Jan van Eyck's "Arnolfini"

Jan van Eyck's "Arnolfini"

This lecture explores what has sometimes been called the Northern Renaissance; that flowering of art in Bruges in the 15th century. It draws attention not only to the great artists of that age, such as van Eyck and Hans Memling, but sets them in their political, cultural and religious context.

Tuesday, March 8th, 2011

DFAS The Hague 20th Anniversary Celebration.

The Golden Age of English and Dutch Furniture.

Janusz Karczewski-Slowikowski

To celebrate our 20th anniversary, our inaugural lecturer will return to talk to us about his special interest furniture history.

A NADFAS lecturer for many years, he has lectured to many British and European societies. As an antique dealer his interest in collecting was such that he became known as the dealer who bought but never sold. He also has practical experience in the construction, decoration and restoration of furniture.

Dutch cabinet of the late 17th century

A Dutch cabinet of the
late 17th century.

The art of Dutch furniture making and decoration climaxed in the late 17th century and, not least because of the close political and commercial connections between England and Holland at the time, greatly influenced the furniture made in England.

Particular reference will be made to the development of cabinet making in both countries and the use of marquetry as an exquisite method of decoration.

Tuesday, April 5th, 2011

Gone With The Wind!
Plantation Houses of the American South

Roger Mitchell, MA Oxon

Roger Mitchell studied history at Oxford and fine art at Leeds and was awarded the Churchill Fellowship to travel and study in the USA.

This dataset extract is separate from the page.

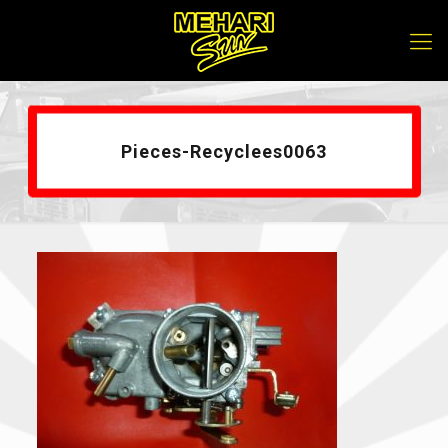
Pieces-Recyclees0063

A former college vice-principal, he now lectures for the University of Liverpool and for adult residential colleges. He describes himself as a social historian with a particular interest in architecture, and most of his lectures focus on the interaction between people and buildings.

 

The Plantation Houses of Virginia and the Carolinas provide some of the finest examples of Colonial Architecture in America. Houses like Shirley, Westover and Drayton Hall show all the Palladian elegance of a Georgian Country House. George Washington's Mount Vernon and Thomas Jefferson's Monticello are more personal houses, entirely appropriate residences for their distinguished owners. In the final part of the lecture we move from the Old South to the Deep South and look at some of the spectacular houses of Louisiana and Mississippi - Parlange, San Francisco, Nottaway and Longwood among them.'

Monticello

Thomas Jefferson's Monticello

Tuesday, May 10th, 2011

Venice and the East:
Impact of the Islamic World on the Architecture of Venice

Professor Deborah Howard

Deborah Howard is a graduate of the University of Cambridge and the Courtauld Institute of Art. She is currently a Fellow of St. John’s College and Professor of Architectural History in the Faculty of Architecture and History of Art at the University of Cambridge.

Previously she taught at University College London, Edinburgh University and the Courtauld Institute, returning to Cambridge in 1992. A specialist in the art and architecture of Venice and the Veneto, her books include “Jacopo Sansovino: Architecture and Patronage in Renaissance Venice” and “Venice and the East: the Impact of the Islamic World on Venetian Architecture 1100-1500”.

She is also the coordinator of a major project funded by the AHRC on “Architecture and Music in Renaissance Venice”.

At Professor Howard’s request, her fee for the delivery of the lecture will be donated to the Cambridge 800 Campaign – a major fund-raising effort to mark the University’s 800th Anniversary in 2009 and to provide an endowment to safeguard the University’s future excellence in research and scholarship.

This lecture looks at the ways in which direct encounters with Muslim culture through trade, diplomacy, crusades and pilgrimage created channels for cultural exchange between Venice and the Islamic world in the Middle Ages. It focuses on various sites of difference, including clothing, domestic space, language and religion. How were these differences perceived and negotiated in the course of commercial interaction in the emporia of the Eastern Mediterranean? Architecture is a particularly fascinating area of investigation because buildings cannot be transported, with the result that ideas are transmitted through images, portable objects, oral and written descriptions, and memory.